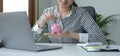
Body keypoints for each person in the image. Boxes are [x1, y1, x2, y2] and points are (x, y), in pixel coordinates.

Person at [32, 0, 106, 44]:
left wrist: (71, 35)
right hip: (53, 52)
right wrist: (43, 21)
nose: (64, 0)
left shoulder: (81, 14)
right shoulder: (47, 12)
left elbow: (101, 38)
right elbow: (32, 38)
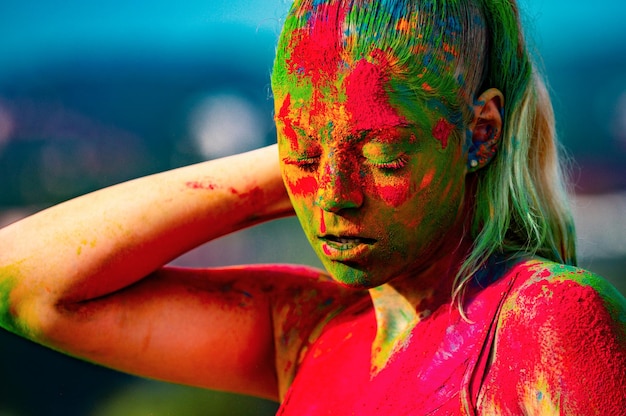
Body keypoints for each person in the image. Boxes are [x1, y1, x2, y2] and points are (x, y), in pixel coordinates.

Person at [1, 0, 625, 414]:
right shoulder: (313, 332)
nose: (333, 197)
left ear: (479, 132)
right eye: (298, 155)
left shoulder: (543, 322)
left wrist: (322, 142)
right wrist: (318, 146)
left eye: (384, 157)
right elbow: (26, 283)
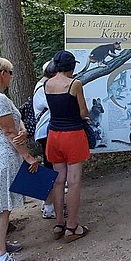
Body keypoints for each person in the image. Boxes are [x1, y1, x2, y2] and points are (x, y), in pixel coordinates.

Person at [0, 57, 38, 261]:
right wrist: (27, 156)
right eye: (10, 72)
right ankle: (0, 257)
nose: (12, 76)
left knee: (2, 205)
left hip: (5, 155)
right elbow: (8, 131)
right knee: (0, 207)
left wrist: (22, 128)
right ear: (1, 73)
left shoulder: (0, 97)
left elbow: (15, 121)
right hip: (3, 157)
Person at [45, 50, 91, 242]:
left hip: (54, 135)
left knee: (58, 181)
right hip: (73, 135)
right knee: (73, 182)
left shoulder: (47, 83)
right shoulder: (75, 84)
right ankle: (72, 226)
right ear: (72, 66)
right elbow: (82, 111)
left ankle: (58, 224)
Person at [33, 60, 57, 219]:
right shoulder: (43, 88)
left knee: (51, 167)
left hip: (47, 131)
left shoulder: (42, 86)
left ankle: (50, 203)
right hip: (46, 131)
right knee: (50, 169)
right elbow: (54, 106)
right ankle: (48, 206)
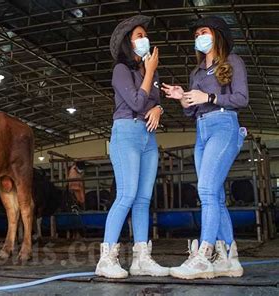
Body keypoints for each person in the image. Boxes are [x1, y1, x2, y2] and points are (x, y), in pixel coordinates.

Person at [162, 16, 248, 279]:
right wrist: (183, 99)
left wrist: (209, 96)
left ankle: (204, 256)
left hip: (224, 124)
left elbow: (241, 98)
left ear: (216, 34)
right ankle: (229, 258)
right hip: (201, 129)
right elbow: (191, 111)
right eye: (197, 33)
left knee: (207, 190)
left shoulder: (232, 61)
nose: (199, 36)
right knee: (215, 195)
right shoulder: (196, 72)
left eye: (204, 31)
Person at [95, 15, 169, 279]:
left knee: (143, 200)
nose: (145, 39)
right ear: (129, 42)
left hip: (148, 137)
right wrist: (149, 73)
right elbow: (138, 103)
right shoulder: (121, 71)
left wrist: (159, 107)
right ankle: (106, 259)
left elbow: (154, 101)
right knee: (126, 195)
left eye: (145, 35)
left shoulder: (151, 71)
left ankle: (141, 258)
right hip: (126, 132)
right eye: (139, 35)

> ACTIVITY
No images belong in the copy. Transcribe every record exactly.

> RESPONSE TO THIS EXERCISE
Body keypoints for each person in the image. Boxes are [x1, y1, x2, y2] and points are (x, y), in pixel coordinates.

Person at [32, 0, 106, 44]:
left wrist: (71, 35)
right hip: (53, 52)
right wrist: (43, 21)
nose: (64, 0)
left shoulder: (81, 14)
right shoulder: (47, 12)
left elbow: (101, 38)
right elbow: (32, 38)
Body keypoints for each person in the image. Boxes are [x1, y1, x2, y2] and points are (x, y), in pixel coordinates.

Person at [1, 0, 625, 414]:
right shoulder: (313, 332)
nose: (333, 197)
left ear: (479, 132)
right eye: (298, 155)
left shoulder: (543, 322)
left wrist: (322, 142)
right wrist: (318, 146)
left eye: (384, 157)
right elbow: (26, 283)
Body keypoints for each person in the image. Boxes are [x1, y1, x2, y2] and points are (x, y), in pixel coordinates.

Person at [0, 57, 38, 261]:
right wrist: (27, 156)
right eye: (10, 72)
right ankle: (0, 257)
nose: (12, 76)
left knee: (2, 205)
left hip: (5, 155)
right elbow: (8, 131)
right knee: (0, 207)
left wrist: (22, 128)
right ear: (1, 73)
left shoulder: (0, 97)
left elbow: (15, 121)
right hip: (3, 157)
Person at [45, 50, 91, 242]:
left hip: (54, 135)
left knee: (58, 181)
right hip: (73, 135)
right knee: (73, 182)
left shoulder: (47, 83)
right shoulder: (75, 84)
right ankle: (72, 226)
right ear: (72, 66)
right elbow: (82, 111)
left ankle: (58, 224)
Person at [33, 60, 57, 219]:
right shoulder: (43, 88)
left knee: (51, 167)
left hip: (47, 131)
left shoulder: (42, 86)
left ankle: (50, 203)
right hip: (46, 131)
right knee: (50, 169)
right elbow: (54, 106)
right ankle: (48, 206)
Body keypoints for each person in the image. Boxes are [x1, y1, x2, y2] and points are (x, y), in pixel coordinates.

Person at [162, 16, 248, 279]:
right wrist: (183, 99)
left wrist: (209, 96)
left ankle: (204, 256)
left hip: (224, 124)
left elbow: (241, 98)
left ear: (216, 34)
right ankle: (229, 258)
right hip: (201, 129)
right elbow: (191, 111)
right eye: (197, 33)
left knee: (207, 190)
left shoulder: (232, 61)
nose: (199, 36)
right knee: (215, 195)
right shoulder: (196, 72)
left eye: (204, 31)
Person at [95, 15, 169, 279]:
left knee: (143, 200)
nose: (145, 39)
right ear: (129, 42)
left hip: (148, 137)
right wrist: (149, 73)
right elbow: (138, 103)
right shoulder: (121, 71)
left wrist: (159, 107)
right ankle: (106, 259)
left elbow: (154, 101)
right knee: (126, 195)
left eye: (145, 35)
left shoulder: (151, 71)
left ankle: (141, 258)
right hip: (126, 132)
right eye: (139, 35)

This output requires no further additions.